START EXTRACT

Fact is, Petsmart gets rats from a Rat Mill just like every other pet store.

That's a fact.

I don't care if the rats are eating out of a solid gold bowl, they are still from rat mills, and the money you pay for them goes to supply more rats from rat mills.
That's the bottom line.


----------



## Guest (Mar 23, 2011)

Well, I guess I'm saving a rat from a store that buys from a rat mill.


----------



## Kiko (Sep 18, 2009)

Don't sound so proud jeez.


----------



## Guest (Mar 23, 2011)

I'm sorry, but you just seem way too touchy. Yes, it's a great pet to have. No, mills aren't good and they do unnecessary things to make money. And yes, there are feeder breeders out there. Not everyone is completely inhumane about these things here, but honestly? You make everyone who associates with anyone like that sound aweful, terrible... such. I'm just glad the store ITSELF does what it can to care for an animal. So maybe you shouldn't sound so proud. You come off as rude. All I've seen since I joined is flaming people for stupid things, pushy opinions, and "facts." Sue me for saying thing, but I was in fact a breeder, and yes, some of the rats were fed to snakes. I didn't kill them with artificial means. They were fed live. It's natural, and a snake has to eat too. But some of them were also pets, and I gave everyone all the attention I possibly could in a day. They were cleaned weekly, fed and water daily, and the ones that weren't eaten lived HAPPILY until my freaking house burned down. Ban me for saying that, I don't care anymore. But I won't be pushed around by over opinionated people who think they are always right about everything. :| 

No one is perfect, so stop it.


----------



## Kiko (Sep 18, 2009)

Maybe you should listen to what we have to say, I would rather see ALL stores that carry pets have the right taken away.

With so many in rescues, it's just not right.

And you were a breeder. A terrible one to. BYB.

If it's so bad here. Leave.


----------



## Guest (Mar 23, 2011)

*********************************

*EDITED TO REMOVE INAPPROPRIATE CONTENT*


----------



## Kiko (Sep 18, 2009)

Sigh, had to come to this.
BAN


----------



## rissa1227 (Feb 23, 2011)

END EXTRACT
START SOURCE MATERIAL

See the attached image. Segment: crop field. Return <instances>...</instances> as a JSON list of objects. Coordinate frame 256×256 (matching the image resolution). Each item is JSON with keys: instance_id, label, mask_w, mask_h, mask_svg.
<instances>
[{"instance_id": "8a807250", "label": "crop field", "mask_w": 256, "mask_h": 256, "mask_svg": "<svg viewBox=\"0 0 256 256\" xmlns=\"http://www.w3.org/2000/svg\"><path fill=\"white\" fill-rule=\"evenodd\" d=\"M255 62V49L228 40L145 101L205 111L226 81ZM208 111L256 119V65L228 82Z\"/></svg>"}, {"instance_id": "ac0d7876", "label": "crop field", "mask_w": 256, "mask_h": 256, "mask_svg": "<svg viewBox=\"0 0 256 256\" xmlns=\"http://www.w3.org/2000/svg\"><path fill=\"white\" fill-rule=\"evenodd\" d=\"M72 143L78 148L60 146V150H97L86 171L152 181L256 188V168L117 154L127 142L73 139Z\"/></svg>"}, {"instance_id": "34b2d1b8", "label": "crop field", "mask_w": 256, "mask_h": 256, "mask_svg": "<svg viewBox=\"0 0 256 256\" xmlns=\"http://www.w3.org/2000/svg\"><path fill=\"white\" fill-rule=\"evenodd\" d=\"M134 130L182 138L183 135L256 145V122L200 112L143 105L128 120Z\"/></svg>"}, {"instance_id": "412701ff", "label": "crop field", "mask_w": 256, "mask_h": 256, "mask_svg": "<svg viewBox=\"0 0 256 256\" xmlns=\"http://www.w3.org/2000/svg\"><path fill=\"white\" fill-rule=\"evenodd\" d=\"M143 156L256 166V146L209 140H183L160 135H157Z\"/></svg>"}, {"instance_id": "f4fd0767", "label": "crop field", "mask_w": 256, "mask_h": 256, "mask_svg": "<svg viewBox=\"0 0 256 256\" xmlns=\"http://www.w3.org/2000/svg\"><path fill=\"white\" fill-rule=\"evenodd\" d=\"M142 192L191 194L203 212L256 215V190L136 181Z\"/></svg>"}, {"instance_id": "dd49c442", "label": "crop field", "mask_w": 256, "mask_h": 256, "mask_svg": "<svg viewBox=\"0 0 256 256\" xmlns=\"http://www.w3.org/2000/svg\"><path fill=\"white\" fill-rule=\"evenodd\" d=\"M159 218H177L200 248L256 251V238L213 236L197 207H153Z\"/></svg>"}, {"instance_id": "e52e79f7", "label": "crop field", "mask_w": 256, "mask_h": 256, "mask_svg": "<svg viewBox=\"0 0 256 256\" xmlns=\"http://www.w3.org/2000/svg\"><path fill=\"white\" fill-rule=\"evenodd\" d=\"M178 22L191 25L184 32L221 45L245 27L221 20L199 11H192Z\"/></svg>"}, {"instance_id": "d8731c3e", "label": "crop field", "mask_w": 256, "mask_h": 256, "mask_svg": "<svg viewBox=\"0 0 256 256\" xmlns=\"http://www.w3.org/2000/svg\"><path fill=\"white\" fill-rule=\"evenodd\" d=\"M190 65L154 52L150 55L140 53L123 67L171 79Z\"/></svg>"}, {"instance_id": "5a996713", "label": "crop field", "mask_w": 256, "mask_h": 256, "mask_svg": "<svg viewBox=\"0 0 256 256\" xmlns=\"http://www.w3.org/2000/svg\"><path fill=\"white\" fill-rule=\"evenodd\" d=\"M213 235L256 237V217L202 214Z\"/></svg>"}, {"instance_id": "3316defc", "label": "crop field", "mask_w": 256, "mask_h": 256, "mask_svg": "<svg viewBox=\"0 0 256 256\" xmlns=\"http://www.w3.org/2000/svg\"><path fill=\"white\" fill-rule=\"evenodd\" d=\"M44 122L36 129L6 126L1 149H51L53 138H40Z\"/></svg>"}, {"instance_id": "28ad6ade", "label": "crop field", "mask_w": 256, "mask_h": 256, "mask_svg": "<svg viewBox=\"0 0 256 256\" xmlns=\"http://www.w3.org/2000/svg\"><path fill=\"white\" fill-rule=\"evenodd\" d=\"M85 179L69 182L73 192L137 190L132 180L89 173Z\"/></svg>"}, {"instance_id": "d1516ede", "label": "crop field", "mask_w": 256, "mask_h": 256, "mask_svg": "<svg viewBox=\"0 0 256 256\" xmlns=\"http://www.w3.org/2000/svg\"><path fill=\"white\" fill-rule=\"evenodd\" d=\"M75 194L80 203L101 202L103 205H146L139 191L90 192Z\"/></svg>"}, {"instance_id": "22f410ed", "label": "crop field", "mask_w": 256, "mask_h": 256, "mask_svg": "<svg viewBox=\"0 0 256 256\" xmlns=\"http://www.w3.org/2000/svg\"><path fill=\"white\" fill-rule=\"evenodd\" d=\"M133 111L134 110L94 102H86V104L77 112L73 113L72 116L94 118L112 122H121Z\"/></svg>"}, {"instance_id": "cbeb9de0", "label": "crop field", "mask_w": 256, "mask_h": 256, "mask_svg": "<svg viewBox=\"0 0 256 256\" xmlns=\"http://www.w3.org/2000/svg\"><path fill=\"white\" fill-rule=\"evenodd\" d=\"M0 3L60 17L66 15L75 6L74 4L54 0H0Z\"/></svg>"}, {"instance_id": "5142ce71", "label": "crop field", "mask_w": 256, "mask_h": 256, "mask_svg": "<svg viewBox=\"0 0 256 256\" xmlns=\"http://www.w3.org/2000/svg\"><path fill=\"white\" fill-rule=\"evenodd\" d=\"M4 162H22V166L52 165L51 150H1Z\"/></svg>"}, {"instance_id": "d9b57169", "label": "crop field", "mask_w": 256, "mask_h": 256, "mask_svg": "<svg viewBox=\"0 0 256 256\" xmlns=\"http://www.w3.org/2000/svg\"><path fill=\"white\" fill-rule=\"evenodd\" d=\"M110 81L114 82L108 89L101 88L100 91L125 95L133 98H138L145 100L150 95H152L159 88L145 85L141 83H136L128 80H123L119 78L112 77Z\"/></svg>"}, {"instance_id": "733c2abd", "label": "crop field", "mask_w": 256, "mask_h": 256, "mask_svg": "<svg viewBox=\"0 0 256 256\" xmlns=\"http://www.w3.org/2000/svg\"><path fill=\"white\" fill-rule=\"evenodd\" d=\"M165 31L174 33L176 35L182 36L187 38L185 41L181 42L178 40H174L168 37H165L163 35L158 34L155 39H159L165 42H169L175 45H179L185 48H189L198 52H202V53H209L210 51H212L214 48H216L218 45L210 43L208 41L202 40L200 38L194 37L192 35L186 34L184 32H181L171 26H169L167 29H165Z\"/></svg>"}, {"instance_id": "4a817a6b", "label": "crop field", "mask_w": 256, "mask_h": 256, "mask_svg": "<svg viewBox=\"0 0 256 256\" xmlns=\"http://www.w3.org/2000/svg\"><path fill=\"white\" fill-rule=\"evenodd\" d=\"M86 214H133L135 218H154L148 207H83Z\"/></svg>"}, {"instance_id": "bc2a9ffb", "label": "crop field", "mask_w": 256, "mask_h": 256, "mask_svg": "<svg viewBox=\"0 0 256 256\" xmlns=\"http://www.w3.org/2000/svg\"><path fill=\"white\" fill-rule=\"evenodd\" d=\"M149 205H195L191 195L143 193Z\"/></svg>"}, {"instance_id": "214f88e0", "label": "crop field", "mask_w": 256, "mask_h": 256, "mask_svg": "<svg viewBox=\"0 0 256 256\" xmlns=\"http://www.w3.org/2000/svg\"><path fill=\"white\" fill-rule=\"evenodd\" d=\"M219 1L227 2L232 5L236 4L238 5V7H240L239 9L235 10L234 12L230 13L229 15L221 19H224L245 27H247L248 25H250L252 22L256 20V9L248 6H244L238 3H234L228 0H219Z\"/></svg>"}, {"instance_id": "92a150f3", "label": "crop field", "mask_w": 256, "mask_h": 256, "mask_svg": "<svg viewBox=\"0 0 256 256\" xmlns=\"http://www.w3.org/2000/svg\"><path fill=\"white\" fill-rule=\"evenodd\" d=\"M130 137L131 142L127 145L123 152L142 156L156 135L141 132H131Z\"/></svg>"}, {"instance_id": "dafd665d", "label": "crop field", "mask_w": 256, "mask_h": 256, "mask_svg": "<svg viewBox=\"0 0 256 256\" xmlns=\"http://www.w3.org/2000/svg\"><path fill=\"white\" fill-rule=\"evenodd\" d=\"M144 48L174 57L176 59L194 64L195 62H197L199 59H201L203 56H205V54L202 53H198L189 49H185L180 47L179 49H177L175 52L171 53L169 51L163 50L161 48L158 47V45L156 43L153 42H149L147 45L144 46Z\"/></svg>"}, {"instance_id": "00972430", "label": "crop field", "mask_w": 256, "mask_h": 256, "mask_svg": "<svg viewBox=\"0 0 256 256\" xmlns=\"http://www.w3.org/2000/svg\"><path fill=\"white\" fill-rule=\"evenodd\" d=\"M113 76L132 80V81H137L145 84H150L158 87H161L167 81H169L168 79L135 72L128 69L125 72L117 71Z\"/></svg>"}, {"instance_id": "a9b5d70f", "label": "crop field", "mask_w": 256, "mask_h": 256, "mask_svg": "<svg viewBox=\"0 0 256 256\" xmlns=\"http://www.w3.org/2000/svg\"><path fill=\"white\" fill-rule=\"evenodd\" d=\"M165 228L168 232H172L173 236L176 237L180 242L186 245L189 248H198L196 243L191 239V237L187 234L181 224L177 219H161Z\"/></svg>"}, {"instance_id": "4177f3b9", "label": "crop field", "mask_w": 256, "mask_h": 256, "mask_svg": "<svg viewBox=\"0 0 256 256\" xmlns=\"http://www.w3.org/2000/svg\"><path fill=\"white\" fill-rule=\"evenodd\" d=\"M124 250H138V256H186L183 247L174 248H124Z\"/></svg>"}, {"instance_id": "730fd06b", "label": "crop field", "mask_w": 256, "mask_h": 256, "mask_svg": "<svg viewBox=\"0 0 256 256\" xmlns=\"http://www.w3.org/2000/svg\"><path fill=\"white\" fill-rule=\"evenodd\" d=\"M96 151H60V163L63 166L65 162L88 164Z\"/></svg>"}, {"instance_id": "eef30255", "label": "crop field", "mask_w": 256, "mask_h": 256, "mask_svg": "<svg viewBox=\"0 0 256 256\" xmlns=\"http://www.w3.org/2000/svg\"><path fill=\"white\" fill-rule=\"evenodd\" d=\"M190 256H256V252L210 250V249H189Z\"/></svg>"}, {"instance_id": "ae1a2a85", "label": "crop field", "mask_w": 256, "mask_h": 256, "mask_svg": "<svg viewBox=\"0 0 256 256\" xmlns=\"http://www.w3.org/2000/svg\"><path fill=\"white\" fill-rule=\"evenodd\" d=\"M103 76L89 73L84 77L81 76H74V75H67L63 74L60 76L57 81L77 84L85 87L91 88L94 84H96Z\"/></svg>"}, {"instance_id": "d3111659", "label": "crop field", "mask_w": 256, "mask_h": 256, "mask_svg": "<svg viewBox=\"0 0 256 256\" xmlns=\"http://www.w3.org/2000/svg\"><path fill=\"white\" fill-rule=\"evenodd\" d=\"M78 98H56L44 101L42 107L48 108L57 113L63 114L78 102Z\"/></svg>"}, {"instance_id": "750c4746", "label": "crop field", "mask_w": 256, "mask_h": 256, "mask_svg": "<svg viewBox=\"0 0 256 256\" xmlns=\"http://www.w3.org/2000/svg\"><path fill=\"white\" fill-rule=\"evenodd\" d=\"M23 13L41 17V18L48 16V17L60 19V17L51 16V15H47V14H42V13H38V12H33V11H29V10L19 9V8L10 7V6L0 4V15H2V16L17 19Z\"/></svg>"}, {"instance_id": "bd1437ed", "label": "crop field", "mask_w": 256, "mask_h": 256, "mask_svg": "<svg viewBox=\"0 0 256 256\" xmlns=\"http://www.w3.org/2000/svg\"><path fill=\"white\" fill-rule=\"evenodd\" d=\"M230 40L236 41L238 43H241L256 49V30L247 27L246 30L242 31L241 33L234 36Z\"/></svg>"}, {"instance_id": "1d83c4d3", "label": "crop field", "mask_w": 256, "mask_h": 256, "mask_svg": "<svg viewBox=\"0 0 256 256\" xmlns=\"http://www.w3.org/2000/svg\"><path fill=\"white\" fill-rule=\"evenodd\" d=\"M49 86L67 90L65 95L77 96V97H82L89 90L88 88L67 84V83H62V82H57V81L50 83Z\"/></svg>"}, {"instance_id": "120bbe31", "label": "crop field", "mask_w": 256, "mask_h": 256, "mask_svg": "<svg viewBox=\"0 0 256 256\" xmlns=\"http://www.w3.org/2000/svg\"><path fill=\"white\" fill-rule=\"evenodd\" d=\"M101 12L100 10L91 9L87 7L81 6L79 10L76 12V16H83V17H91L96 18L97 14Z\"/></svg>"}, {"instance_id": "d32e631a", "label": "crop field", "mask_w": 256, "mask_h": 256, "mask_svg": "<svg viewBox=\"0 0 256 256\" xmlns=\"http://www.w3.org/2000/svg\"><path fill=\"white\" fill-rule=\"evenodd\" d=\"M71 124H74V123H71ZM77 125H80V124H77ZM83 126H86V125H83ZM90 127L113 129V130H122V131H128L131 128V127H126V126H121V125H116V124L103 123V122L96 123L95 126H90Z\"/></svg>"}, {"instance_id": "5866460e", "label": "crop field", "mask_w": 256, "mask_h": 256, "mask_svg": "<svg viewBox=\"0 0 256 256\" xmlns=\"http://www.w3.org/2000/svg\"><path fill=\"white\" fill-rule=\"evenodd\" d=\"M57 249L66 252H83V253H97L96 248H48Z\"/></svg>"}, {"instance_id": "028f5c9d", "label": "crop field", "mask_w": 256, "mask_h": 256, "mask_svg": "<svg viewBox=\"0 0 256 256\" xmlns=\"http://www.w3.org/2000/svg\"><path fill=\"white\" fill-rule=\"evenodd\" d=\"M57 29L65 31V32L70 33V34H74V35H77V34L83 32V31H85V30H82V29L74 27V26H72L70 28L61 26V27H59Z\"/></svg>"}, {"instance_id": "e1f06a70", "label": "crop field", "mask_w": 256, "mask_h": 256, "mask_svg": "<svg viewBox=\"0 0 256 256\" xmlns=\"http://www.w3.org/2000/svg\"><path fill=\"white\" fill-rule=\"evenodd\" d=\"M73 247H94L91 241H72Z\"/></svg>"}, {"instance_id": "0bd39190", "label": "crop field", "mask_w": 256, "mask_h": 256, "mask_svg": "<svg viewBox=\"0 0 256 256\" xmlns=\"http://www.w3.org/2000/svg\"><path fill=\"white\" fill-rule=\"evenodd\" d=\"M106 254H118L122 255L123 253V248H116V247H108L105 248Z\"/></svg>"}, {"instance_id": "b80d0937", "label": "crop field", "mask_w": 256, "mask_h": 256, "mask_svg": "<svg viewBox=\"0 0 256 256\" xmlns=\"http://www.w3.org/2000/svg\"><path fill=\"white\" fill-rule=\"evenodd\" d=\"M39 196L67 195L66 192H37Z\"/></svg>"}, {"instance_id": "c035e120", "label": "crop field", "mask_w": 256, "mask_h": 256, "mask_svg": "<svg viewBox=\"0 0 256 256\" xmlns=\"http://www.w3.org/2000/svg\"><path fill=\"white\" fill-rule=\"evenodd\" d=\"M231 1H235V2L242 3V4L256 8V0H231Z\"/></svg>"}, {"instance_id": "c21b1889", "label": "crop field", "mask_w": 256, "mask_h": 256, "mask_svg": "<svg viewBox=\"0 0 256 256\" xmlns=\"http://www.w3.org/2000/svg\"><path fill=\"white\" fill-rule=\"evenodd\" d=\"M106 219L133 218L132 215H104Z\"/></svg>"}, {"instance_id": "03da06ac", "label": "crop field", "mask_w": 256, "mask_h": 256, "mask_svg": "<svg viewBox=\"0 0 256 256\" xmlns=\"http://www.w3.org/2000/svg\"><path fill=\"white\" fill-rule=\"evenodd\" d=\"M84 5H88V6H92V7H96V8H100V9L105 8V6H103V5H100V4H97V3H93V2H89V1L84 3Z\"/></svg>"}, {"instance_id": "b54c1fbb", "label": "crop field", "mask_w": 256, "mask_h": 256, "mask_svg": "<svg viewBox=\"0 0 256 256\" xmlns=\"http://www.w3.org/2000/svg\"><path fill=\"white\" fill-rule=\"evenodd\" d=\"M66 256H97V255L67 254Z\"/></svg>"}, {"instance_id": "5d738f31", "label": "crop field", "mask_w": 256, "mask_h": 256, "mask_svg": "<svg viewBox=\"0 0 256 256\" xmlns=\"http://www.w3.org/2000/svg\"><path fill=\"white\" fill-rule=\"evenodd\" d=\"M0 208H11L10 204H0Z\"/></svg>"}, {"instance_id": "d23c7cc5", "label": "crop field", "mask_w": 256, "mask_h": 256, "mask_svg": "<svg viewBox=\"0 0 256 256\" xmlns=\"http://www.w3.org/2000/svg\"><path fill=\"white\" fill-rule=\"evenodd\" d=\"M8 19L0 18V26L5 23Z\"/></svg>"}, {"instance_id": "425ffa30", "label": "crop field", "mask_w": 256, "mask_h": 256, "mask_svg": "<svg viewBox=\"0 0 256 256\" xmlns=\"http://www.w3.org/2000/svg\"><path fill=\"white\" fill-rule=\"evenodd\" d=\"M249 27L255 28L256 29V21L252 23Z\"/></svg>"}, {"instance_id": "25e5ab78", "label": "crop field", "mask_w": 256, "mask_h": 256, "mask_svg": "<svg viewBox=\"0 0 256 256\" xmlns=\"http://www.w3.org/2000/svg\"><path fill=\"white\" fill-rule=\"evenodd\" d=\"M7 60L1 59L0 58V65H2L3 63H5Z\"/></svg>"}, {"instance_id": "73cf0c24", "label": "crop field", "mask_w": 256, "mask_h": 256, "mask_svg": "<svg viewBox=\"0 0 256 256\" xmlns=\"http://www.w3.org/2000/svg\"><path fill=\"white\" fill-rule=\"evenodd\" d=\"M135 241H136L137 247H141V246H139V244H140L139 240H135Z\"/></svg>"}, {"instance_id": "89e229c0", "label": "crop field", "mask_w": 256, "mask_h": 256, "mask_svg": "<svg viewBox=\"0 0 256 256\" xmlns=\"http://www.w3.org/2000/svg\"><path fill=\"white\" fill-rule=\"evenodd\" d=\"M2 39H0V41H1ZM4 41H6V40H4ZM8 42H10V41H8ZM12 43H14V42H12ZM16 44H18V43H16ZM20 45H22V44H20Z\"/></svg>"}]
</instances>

END SOURCE MATERIAL

Write what comes next in the forum thread about pet-store rats and rat mills, picking up from its final line.

• [RESPONSE TO THE TASK]
there is never going to be no animal mills. its just the fact of life. its vital that the petstores take care of the animals that come into their care. for some people, supporting a humane petstore is just as important to them. the petsmart i work at and the majority of petsmarts go above and beyond to take care of animals. we also do not bring in new animals until the current stock is sold or adopted. Petsmarts have STRICT Policies and procedures and we get random checks by the head lady and ALL animals must have all necessary items or we would be chewed out. all animals get vet attention and we are told to socialize animals during downtime.. which is why if you have caring employees working at the store, you will get loving socialized bubs. 5 of my rats are petsmart rats, either purchased or adopted, and are very healthy and loving. except for ram, i didnt treat his URI when he was around 5 months old and had him on all the wrong stuff, once i learned about rats i rectified everything but he still has permanent lung scarring . i know some people are totally against petstores, and thats your opinion but do not shove it down other members throats who appreciate a sweet, well cared for petsmart rat. i personally think they are one of the best stores, and we do NOT get our animals from huge suppliers, but local suppliers, and i am glad that i have such wonderful sweet rats


----------



## mozes (Jan 7, 2011)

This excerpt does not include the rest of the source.